Sean Cunniff, a research director for TowerGroup, an independent research firm owned by MasterCard Inc., says: “Wells is the acquiring firm in this deal, and they will make the decisions about how to merge the fund families. Wells Fargo believes in the product, or it would not have gone through with the launch.”
Evergreen Funds of Charlotte, Wachovia’s proprietary fund family, does not have a similar fund, so the Wells product probably will not be affected, Cunniff says. He expects Wells to merge its funds with Evergreen’s over time.
Owen says the Social Sustainability Fund, which the San Francisco company launched October 15, will have a two-pronged investment strategy: The fund’s managers will use an inclusive screening process to ensure the fund invests in companies that are not connected to alcohol, tobacco, gambling, weapons manufacturing and the like.
The fund invests in stocks from 30 to 50 large-cap companies. It is subadvised by Nelson Capital Management of Palo Alto, Calif., a specialist in socially responsible investing.

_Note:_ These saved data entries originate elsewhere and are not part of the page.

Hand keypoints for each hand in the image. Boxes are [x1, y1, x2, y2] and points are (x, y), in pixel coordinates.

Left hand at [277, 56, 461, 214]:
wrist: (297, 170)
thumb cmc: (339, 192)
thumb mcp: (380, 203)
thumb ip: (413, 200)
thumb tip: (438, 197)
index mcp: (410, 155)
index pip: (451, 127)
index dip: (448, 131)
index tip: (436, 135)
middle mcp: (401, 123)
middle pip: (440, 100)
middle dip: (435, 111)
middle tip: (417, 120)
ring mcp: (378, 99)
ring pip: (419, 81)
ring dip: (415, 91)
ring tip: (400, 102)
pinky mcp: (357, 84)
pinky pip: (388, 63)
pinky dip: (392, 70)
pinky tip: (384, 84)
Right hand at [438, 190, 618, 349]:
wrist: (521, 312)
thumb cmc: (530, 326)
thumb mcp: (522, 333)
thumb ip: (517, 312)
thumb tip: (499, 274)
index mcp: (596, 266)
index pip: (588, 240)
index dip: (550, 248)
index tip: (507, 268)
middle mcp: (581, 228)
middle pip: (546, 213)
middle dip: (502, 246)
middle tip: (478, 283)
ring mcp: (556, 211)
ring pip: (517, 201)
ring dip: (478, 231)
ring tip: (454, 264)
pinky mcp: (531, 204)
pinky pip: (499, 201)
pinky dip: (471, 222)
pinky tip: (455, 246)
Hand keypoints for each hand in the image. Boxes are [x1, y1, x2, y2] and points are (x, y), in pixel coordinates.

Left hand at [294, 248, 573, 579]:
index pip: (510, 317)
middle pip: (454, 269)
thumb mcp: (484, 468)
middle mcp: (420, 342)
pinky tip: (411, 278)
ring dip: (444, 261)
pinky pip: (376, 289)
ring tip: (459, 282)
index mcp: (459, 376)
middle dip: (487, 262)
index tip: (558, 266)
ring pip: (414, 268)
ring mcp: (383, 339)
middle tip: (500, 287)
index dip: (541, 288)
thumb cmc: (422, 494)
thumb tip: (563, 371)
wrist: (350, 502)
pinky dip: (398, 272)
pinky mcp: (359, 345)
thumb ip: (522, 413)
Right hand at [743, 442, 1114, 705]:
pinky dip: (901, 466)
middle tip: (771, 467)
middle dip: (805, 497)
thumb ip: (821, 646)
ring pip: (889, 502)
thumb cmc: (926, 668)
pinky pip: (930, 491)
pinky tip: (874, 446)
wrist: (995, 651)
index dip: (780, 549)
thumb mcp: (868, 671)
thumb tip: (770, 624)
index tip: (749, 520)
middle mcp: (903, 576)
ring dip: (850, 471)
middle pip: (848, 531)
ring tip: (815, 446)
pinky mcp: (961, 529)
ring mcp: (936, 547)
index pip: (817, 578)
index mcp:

Owen says he expects the fund to stand out because it seeks to attain the best performance first, with the socially responsible component of the process following Wells’ growth at a reasonable price strategy.
Socially responsible investing is growing faster than other types of managed investments, Owen says. Mutual fund assets under management grew about 3% over the past five years, while assets managed in socially responsible funds grew more than 18%, he says.
“We see this investment philosophy becoming more mainstream in other ways as well,” he says. “For instance, more and more investment research firms offer research in this area.”
“Assets in socially responsible investments have grown substantially, and interest in socially responsible investing continues to grow, although socially responsible funds have been impacted by the market downturn along with every other type of fund,” he says. “However, socially responsible investing is still a controversial area, particularly in the world of institutional investing.”
“The Department of Labor just issued guidelines stating that socially responsible investment or, as they call it, investments in ‘economically targeted investments,’ can only be made in very limited circumstances and must adhere to strict fiduciary standards,” he says.
The most interesting aspect of the offering, Cunniff says, is that Wells/Nelson will apply fundamental analysis first.
“Essentially, this means they will not purchase a company just because it is run in a manner consistent with the social screens,” he says. “The investment performance is prioritized over the social aspects.”
Cunniff says Wells’ decision to hire an institutional manager with a track record and a time-tested process as a subadviser was a smart move, and will help the Wells Fargo Advantage Social Sustainability Fund gain credibility.